Friday, October 11, 2013

The Lonely Little Pony

"Mami!  Play ponies wif me!"  I winced inwardly.  This little girl is the delight of my eyes, but I hate playing.  Confession time: one of the best things about having four kids is that they have built-in playmates.  At the moment, however, her older siblings were all engrossed in a group video game, and I sensed that she really needed this.  "OK."

I reached into the pile of ponies and randomly chose one. "NO!  Not dat one pony!  Dat one pony's mine!  Get anudder one pony!"  I meekly reached for a different one.  "NO!  Not dat one eider!  Use DIS one pony wif no tail."  I accepted the mangy-looking pony, which had suffered from an unfortunate encounter with a pair of scissors and was also missing chunks of mane. 

"Look at my pony!  She's fwying!"  I held my balding pony up in the air to fly alongside hers.  "NO!  Dat pony can't fwy!  She's too little.  She has to stay on da gwound."  Yeeeep, I could tell this was going to be a fun game.

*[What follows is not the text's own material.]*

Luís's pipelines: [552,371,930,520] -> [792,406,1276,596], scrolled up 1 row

I trotted my pony around listlessly for a few minutes, resisting the urge to peek at my phone.  "Fluttashy is leabing.  Dey are all leabing in da van for icecweam.  You stay heah.  You aw too little."  The phone won out for a split second, but apparently I was more crucial to the scene than I thought.  Before the Facebook app had opened, she shrieked again.  "Mami!  Play ponies!"

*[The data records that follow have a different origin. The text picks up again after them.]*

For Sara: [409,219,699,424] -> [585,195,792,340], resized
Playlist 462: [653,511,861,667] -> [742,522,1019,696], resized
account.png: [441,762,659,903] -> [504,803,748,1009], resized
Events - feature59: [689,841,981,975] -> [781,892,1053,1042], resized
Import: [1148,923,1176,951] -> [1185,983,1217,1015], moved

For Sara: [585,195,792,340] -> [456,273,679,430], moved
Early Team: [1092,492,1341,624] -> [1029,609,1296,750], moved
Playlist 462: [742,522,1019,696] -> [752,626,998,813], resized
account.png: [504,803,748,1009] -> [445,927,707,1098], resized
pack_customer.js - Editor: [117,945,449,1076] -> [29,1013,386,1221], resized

Each attempt to engage was ruthlessly squashed.  "No!  You can't do dat!  Her wings don't work!  Stop, mami!  Your pony is too little!  She doesn't know how to do dat!  No!  She can't come.  Stay heah by yoursewf."  A nice little lecture on reciprocity in play was on the tip of my tongue, when it hit me.  The theme to the whole game was powerlessness and loneliness.   Suddenly, I found myself much more invested in this game.

I began to give her words.  "I feel lonely when I am left behind."  "Yes!  Your pony feels sad, Mami."  "I want to do things, too!  Even though I am small, I can do a lot."  "Yeah, mami!  Be her!"  I was clearly on the right track.  We spent the next hour playing empowering themes.  I let her ponies take the lead, admired her skills and resourcefulness, and gave words to my own little pony.  By the end of the hour, we were both having fun, and I had heard something incredibly important from this little baby girl of mine.

If you had asked me how often she hears that she is too little or that she can't do something, I would have told you that it was extremely rare (and she has never been left behind or excluded from icecream!).  In fact, my concern would have been closer to the spoiling end of things--her brother and sisters dote on her, and even the nine year old will stop and play ponies or anything else with her.  She is the apple of our eye.

Although my girls have never been discouraged from playing princess themes (the eldest actually wore elaborate princess gowns every single day for over a year around age four), and we regularly tell them that they are lovely, we deliberately tell them just as often that they are strong, smart, kind, capable and brave.

The thing is, though, that all of us have times when it is easy to focus on our lack of capabilities, and sometimes we struggle to find the words.  When you are three years old, no matter how beloved you are, you get slapped in the face daily with all the things that you cannot do: you are too small to reach what you want, your videogame skills are not as developed as your siblings', you can't read things for yourself, you have to rely on others all the time.    

If I hadn't sat down to play, I would totally have missed how powerless and lonely she felt.

I also discovered that when I can focus on a purpose in play, I have fun with it.  At one point, she played mami and I played the baby.  With every moment of listening and allowing her the fantasy of omnipotence, she found the power and connection she needed.  Looking back over the last couple of days, I recalled the increase in irritability she had been showing, and I am sure that those unmet needs would have spilled out one way or another.  I am so glad that this time they took the form of a lonely pony with a bad haircut, and that I took the time to play and listen.